The Department of Trade and Industry will respect a Tariff Commission investigation that recommended non-imposition of safeguard measures on auto imports
The TC found completely built-up passenger cars and CBU light commercial vehicles were not imported in increased quantities
DTI earlier imposed provisional safeguard duties on the vehicles after determining their increased importation caused serious injury to the domestic industry
Trade Secretary Ramon Lopez said his agency would respect the Tariff Commission’s (TC) decision against the imposition of safeguard measures on auto imports.
In its final report released on July 23, the Tariff Commission (TC) said completely built-up (CBU) passenger cars and CBU light commercial vehicles were not imported in increased quantities during the period of investigation covering 2014 to 2020. This being so, TC said “the determination of serious injury or threat thereof, causation, and unforeseen developments has become moot and academic.”

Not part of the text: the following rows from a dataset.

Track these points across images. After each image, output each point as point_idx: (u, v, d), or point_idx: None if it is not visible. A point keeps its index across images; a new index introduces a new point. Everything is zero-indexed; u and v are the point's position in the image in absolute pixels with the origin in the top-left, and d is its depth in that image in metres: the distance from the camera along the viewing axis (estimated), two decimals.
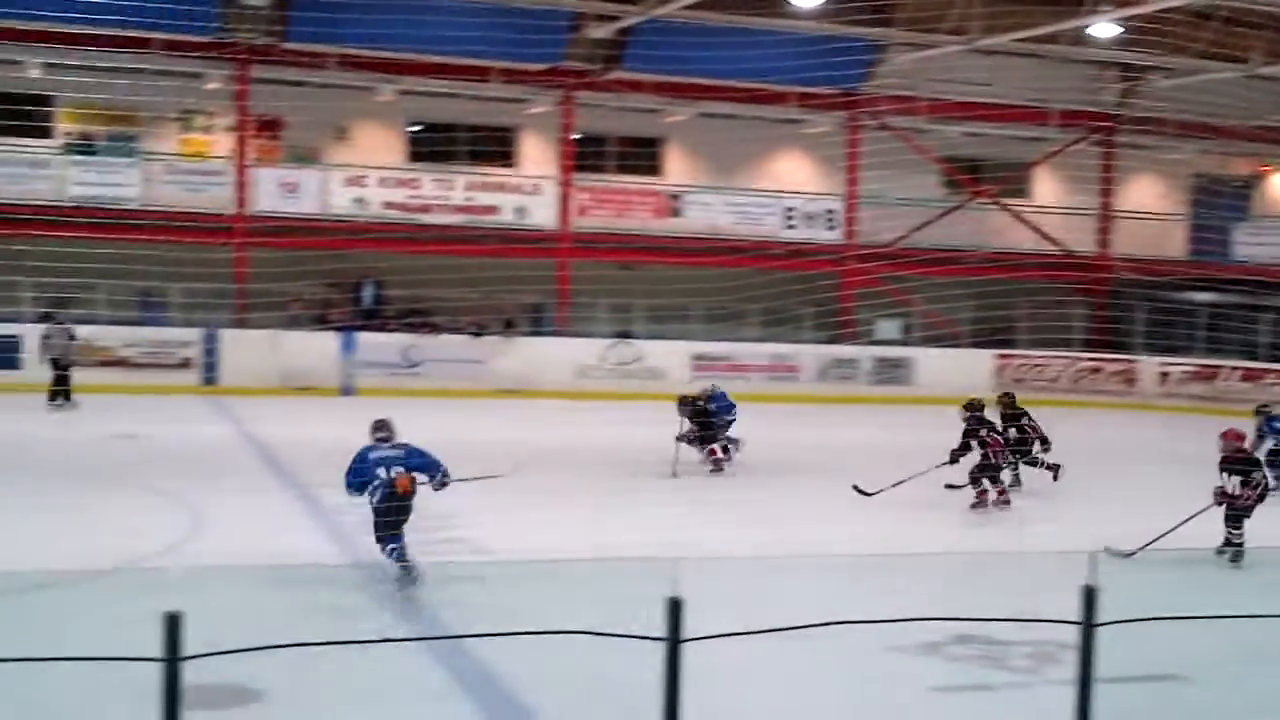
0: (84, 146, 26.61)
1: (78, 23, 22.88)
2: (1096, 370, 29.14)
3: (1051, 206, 32.42)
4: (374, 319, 26.27)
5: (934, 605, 9.20)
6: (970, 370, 26.90)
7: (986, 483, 14.72)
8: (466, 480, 11.35)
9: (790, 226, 29.51)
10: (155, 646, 5.14)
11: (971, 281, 29.04)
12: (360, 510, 13.40)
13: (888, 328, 30.29)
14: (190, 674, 5.14)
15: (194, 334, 24.30)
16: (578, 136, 28.70)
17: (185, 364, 23.92)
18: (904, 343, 29.86)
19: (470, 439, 16.43)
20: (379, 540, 10.55)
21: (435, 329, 25.81)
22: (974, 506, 14.68)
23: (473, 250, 26.62)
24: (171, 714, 5.13)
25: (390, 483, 10.48)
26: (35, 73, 25.10)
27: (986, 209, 31.43)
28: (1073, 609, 6.29)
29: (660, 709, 5.80)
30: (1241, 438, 12.59)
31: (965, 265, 28.85)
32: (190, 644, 5.11)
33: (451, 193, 27.48)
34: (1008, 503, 14.92)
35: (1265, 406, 17.22)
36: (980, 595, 10.35)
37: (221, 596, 9.14)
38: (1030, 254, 30.67)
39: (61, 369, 21.23)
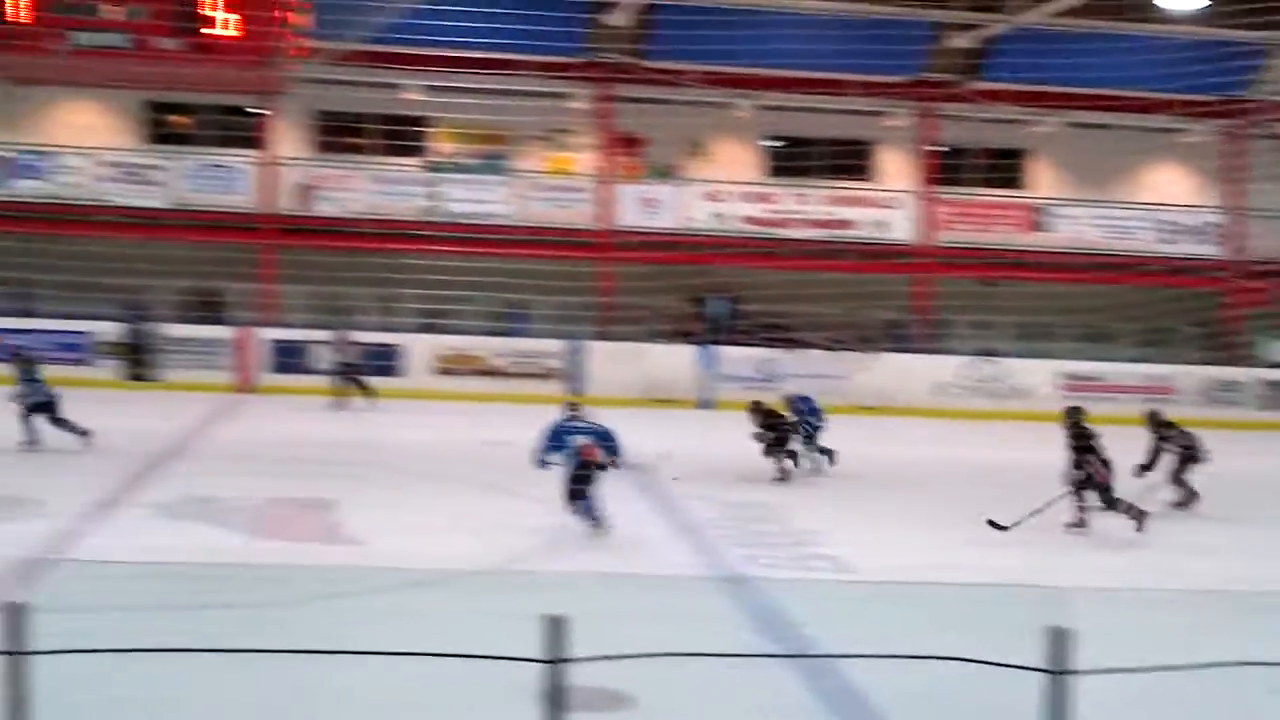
0: (458, 165, 27.90)
1: (454, 47, 23.98)
2: None
3: None
4: (728, 333, 26.40)
5: None
6: None
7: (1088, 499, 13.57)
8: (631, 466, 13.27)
9: (1167, 241, 28.00)
10: (523, 646, 5.22)
11: None
12: (724, 525, 13.52)
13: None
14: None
15: (560, 345, 25.04)
16: (938, 149, 28.12)
17: (551, 374, 24.67)
18: None
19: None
20: (569, 498, 12.56)
21: (796, 344, 25.67)
22: (1070, 526, 13.62)
23: (830, 265, 26.45)
24: (555, 715, 5.22)
25: (579, 450, 12.48)
26: (414, 95, 26.50)
27: None
28: None
29: None
30: None
31: None
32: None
33: (808, 207, 27.39)
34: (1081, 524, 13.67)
35: None
36: None
37: (588, 600, 9.29)
38: None
39: (341, 374, 22.38)
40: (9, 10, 20.00)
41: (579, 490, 12.51)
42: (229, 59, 21.48)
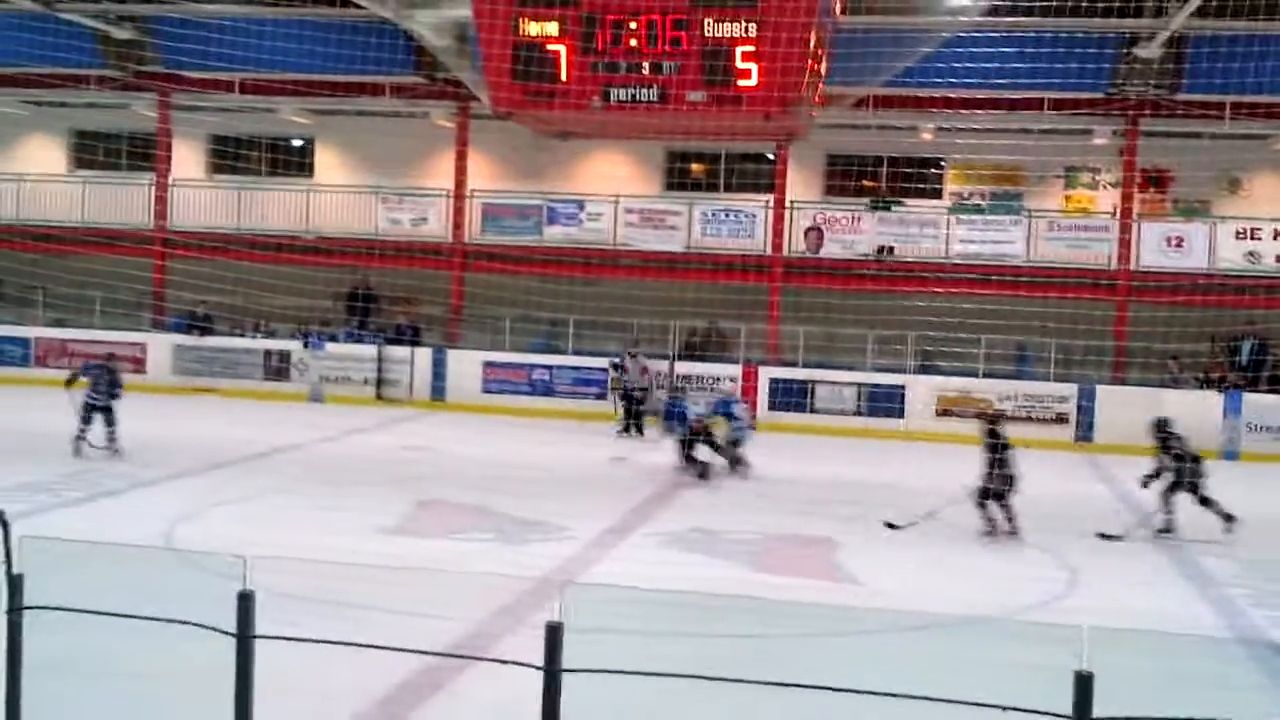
0: (971, 206, 27.49)
1: (971, 88, 23.65)
2: None
3: None
4: (1255, 379, 24.45)
5: None
6: None
7: (994, 510, 14.53)
8: None
9: None
10: (1021, 697, 4.99)
11: None
12: (1247, 583, 12.58)
13: None
14: None
15: (1070, 389, 24.07)
16: None
17: (1060, 419, 23.76)
18: None
19: None
20: (680, 457, 17.91)
21: None
22: (986, 534, 14.46)
23: None
24: None
25: (690, 424, 17.84)
26: (927, 136, 26.37)
27: None
28: None
29: None
30: None
31: None
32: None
33: None
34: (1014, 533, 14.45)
35: None
36: None
37: (1096, 656, 8.82)
38: None
39: (633, 401, 23.43)
40: (558, 72, 21.49)
41: (687, 454, 17.72)
42: (751, 109, 22.09)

The TC in a July 21 notice also suspended a public hearing on the case after having reached its findings.
Following a request from DTI, the TC last February began a formal investigation on the merits of imposing safeguard duty on imports of CBU passenger cars and CBU light commercial vehicles.

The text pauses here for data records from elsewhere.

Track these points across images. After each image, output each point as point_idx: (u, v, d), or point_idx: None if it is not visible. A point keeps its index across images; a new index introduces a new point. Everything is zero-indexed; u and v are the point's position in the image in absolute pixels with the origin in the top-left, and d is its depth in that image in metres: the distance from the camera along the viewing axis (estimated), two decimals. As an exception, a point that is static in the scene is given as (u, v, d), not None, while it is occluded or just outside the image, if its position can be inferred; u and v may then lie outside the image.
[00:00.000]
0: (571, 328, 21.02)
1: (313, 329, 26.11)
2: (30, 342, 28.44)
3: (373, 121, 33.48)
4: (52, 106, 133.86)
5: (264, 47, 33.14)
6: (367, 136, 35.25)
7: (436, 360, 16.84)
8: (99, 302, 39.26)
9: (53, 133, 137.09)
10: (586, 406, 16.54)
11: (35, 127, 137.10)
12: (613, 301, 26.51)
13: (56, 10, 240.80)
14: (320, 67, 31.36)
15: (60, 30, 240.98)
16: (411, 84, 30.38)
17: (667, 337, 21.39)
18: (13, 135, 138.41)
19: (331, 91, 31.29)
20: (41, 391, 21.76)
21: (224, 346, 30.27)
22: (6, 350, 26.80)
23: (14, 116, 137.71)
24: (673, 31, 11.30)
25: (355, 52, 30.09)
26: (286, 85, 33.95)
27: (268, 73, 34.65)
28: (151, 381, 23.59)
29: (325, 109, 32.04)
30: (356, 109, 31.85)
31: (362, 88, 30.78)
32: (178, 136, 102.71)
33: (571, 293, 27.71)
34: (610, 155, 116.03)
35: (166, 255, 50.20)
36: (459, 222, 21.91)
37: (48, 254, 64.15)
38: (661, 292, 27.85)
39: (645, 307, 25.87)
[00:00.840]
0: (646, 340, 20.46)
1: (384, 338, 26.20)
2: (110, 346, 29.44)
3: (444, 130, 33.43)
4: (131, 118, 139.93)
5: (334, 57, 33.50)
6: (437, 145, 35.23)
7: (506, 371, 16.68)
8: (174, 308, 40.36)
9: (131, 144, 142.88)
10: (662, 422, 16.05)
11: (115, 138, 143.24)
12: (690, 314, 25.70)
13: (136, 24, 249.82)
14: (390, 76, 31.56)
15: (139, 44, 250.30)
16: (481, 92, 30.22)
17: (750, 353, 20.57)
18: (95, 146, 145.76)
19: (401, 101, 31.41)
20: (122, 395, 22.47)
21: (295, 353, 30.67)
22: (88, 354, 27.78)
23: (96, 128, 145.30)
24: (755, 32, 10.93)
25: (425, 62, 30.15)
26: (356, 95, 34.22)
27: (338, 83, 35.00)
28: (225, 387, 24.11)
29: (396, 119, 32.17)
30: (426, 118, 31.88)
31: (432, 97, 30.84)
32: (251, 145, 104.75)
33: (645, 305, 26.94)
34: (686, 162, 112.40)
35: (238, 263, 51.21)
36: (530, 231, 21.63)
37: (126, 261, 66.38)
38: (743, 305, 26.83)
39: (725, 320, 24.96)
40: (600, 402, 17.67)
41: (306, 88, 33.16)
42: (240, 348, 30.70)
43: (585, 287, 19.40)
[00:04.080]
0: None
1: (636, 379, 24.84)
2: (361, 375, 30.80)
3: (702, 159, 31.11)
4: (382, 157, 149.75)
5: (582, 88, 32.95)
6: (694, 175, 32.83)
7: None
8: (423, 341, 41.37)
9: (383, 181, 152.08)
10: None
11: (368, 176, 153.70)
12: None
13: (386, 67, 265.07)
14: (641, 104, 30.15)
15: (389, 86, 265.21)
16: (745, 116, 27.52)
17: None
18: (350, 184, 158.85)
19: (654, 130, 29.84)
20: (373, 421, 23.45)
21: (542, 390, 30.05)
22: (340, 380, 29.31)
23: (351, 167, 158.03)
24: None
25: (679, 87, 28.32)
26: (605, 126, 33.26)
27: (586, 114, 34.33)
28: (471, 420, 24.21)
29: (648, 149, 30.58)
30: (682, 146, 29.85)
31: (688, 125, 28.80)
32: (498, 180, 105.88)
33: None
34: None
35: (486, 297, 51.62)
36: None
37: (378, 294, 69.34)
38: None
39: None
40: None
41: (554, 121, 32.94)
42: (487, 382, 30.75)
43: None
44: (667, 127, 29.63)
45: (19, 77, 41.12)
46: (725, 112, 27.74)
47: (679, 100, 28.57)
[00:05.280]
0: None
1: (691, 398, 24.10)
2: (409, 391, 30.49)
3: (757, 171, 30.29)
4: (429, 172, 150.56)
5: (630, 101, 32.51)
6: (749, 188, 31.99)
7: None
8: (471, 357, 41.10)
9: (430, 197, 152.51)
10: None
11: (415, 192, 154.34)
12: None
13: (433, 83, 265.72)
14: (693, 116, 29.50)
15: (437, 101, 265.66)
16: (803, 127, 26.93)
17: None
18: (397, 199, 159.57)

The Bureau of Customs earlier this year implemented a DTI order imposing provisional safeguard duties in the form of a cash bond amounting to P70,000 for each imported passenger car and P110,000 for each imported light commercial vehicle. DTI in its preliminary investigation found that increased imports of these vehicles caused serious injury to the domestic motor vehicle manufacturing industry.

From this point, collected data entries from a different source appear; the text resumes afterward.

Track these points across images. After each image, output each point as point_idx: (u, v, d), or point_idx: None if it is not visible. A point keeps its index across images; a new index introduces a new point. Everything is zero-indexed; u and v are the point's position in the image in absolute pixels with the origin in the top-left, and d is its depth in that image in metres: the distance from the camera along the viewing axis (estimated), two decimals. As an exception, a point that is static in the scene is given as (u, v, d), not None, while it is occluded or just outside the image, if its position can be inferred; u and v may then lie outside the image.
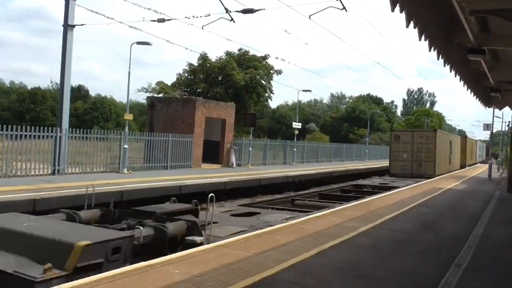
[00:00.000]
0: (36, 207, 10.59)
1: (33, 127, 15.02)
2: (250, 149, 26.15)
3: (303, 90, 36.14)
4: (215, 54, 66.41)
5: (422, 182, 21.92)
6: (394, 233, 8.68)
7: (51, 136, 15.65)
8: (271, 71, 38.17)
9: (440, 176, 26.51)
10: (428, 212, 11.72)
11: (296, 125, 32.99)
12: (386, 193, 16.43)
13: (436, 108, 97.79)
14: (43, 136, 15.33)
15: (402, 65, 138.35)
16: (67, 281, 5.03)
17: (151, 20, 17.75)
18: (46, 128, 15.57)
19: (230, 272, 5.49)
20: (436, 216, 11.23)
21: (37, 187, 11.89)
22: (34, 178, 14.02)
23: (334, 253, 6.83)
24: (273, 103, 77.20)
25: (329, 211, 11.15)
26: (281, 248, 6.90)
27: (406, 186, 19.88)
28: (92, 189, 9.07)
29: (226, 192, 17.47)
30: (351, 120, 76.18)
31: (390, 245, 7.67)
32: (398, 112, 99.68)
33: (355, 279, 5.64)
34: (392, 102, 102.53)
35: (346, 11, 14.83)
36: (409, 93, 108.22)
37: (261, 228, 8.88)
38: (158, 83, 38.20)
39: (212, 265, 5.70)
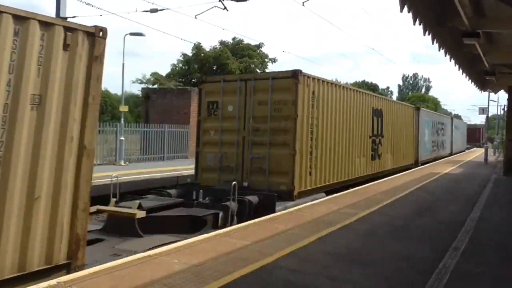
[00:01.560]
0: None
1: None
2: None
3: (298, 78, 35.99)
4: (209, 43, 66.06)
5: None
6: (391, 218, 8.71)
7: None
8: (266, 60, 38.00)
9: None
10: (425, 197, 11.77)
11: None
12: (385, 179, 16.38)
13: (432, 93, 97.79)
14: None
15: (397, 52, 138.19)
16: None
17: (144, 11, 17.65)
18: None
19: (229, 261, 5.51)
20: (434, 200, 11.28)
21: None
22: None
23: (332, 239, 6.86)
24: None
25: (327, 198, 11.17)
26: (280, 235, 6.92)
27: None
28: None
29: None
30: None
31: (387, 231, 7.69)
32: (394, 98, 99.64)
33: (354, 265, 5.67)
34: (387, 88, 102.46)
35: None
36: (404, 78, 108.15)
37: None
38: (153, 74, 37.92)
39: (211, 255, 5.71)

DTI undertook the preliminary determination for safeguard measures following a petition filed in 2019 by the Philippine Metalworkers Alliance, a national union of automotive, iron and steel, electronics, and electrical sectors, including affiliates composed of key players in the automotive industry.
Under Republic Act No. 8800, or the Safeguard Measures Act, any person, whether natural or juridical, belonging to or representing a domestic industry may file with the DTI secretary a verified petition requesting action to remedy the serious injury to the domestic industry caused by increased imports of a like or directly substitutable product.
DTI’s preliminary determination found that critical circumstances existed where delay in imposing the measure would cause the industry damage difficult to repair.
DTI said the domestic industry suffered declining market shares, sales, and employment even as inventories accumulated. It also sustained increasing losses over the period that affected its cash flows and ability to invest. In addition, it faced excess and increasing production capacity in countries such as Thailand, Indonesia, and China.